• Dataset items
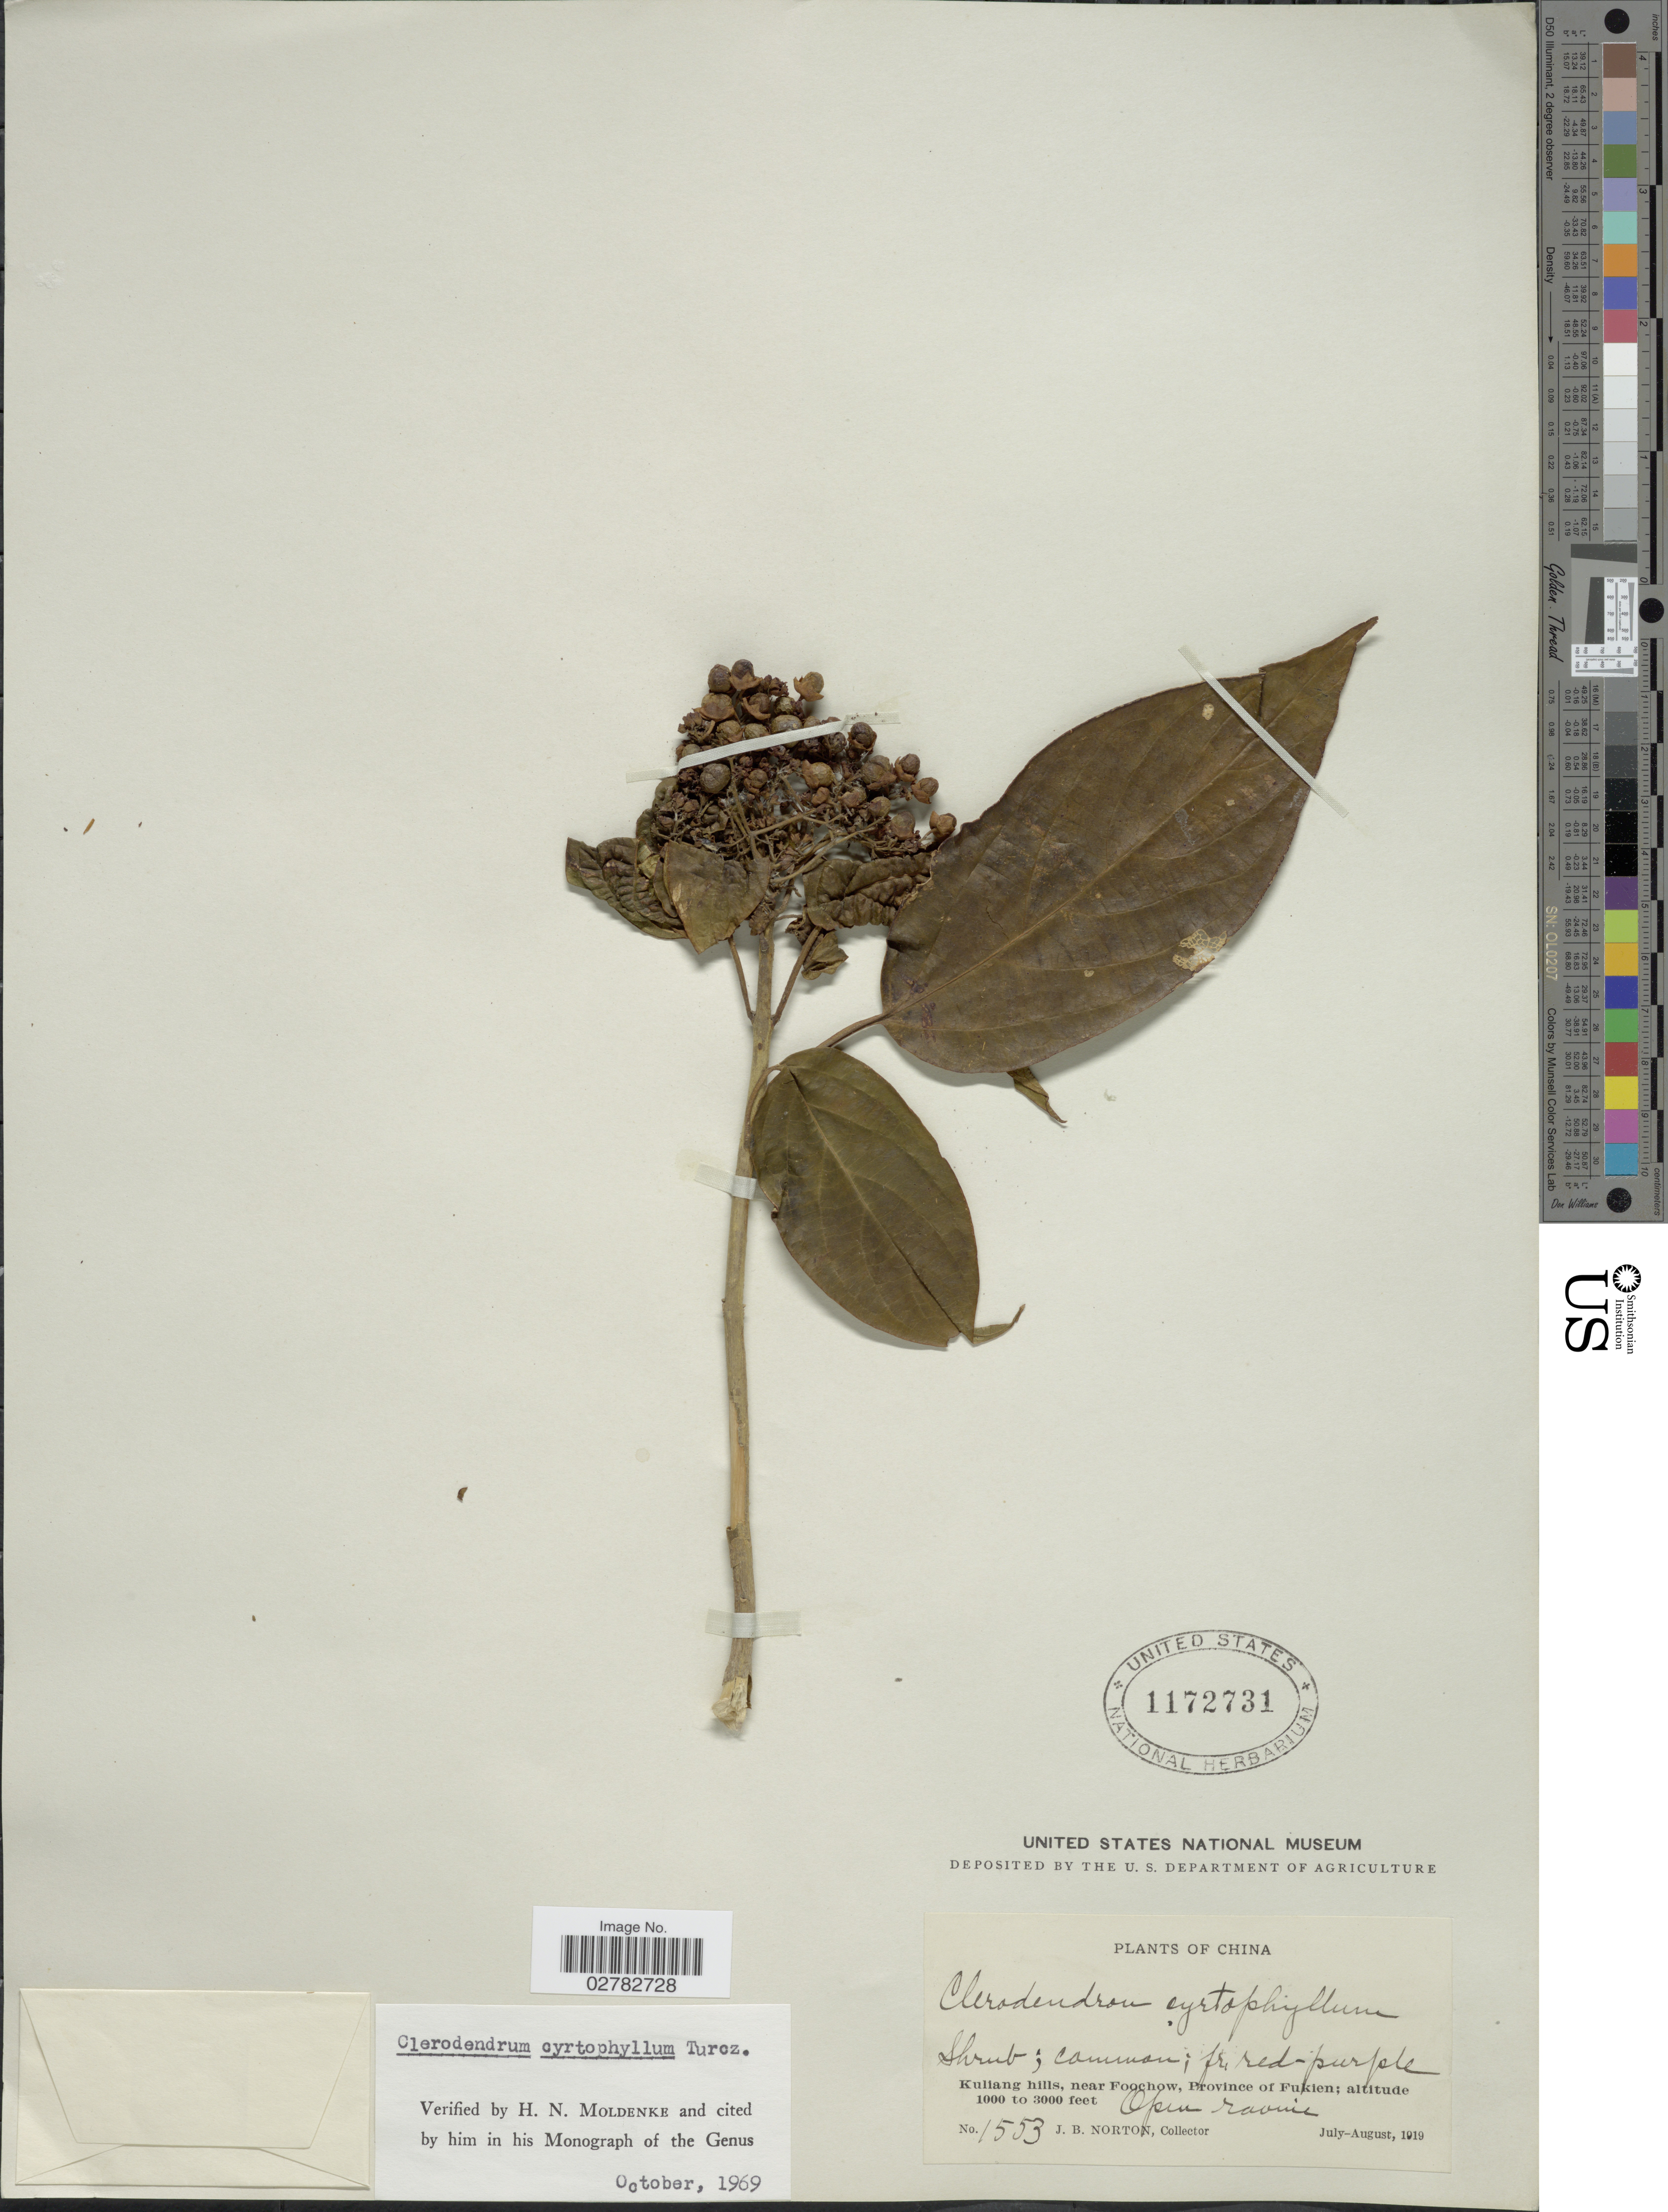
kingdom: Plantae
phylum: Tracheophyta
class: Magnoliopsida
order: Lamiales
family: Lamiaceae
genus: Clerodendrum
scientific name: Clerodendrum cyrtophyllum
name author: Turcz.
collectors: J. B. Norton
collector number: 1553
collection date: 1919-07/1919-08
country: China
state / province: Fujian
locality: Kuliang hills, near Foochow, Province of Fukien.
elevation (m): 305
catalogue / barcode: US 1172731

• Stated problem
Copy the material again, substituting "altitude (m)" for every "elevation (m)" and changing nothing else. Omit the pictures.

• Reply
kingdom: Plantae
phylum: Tracheophyta
class: Magnoliopsida
order: Lamiales
family: Lamiaceae
genus: Clerodendrum
scientific name: Clerodendrum cyrtophyllum
name author: Turcz.
collectors: J. B. Norton
collector number: 1553
collection date: 1919-07/1919-08
country: China
state / province: Fujian
locality: Kuliang hills, near Foochow, Province of Fukien.
altitude (m): 305
catalogue / barcode: US 1172731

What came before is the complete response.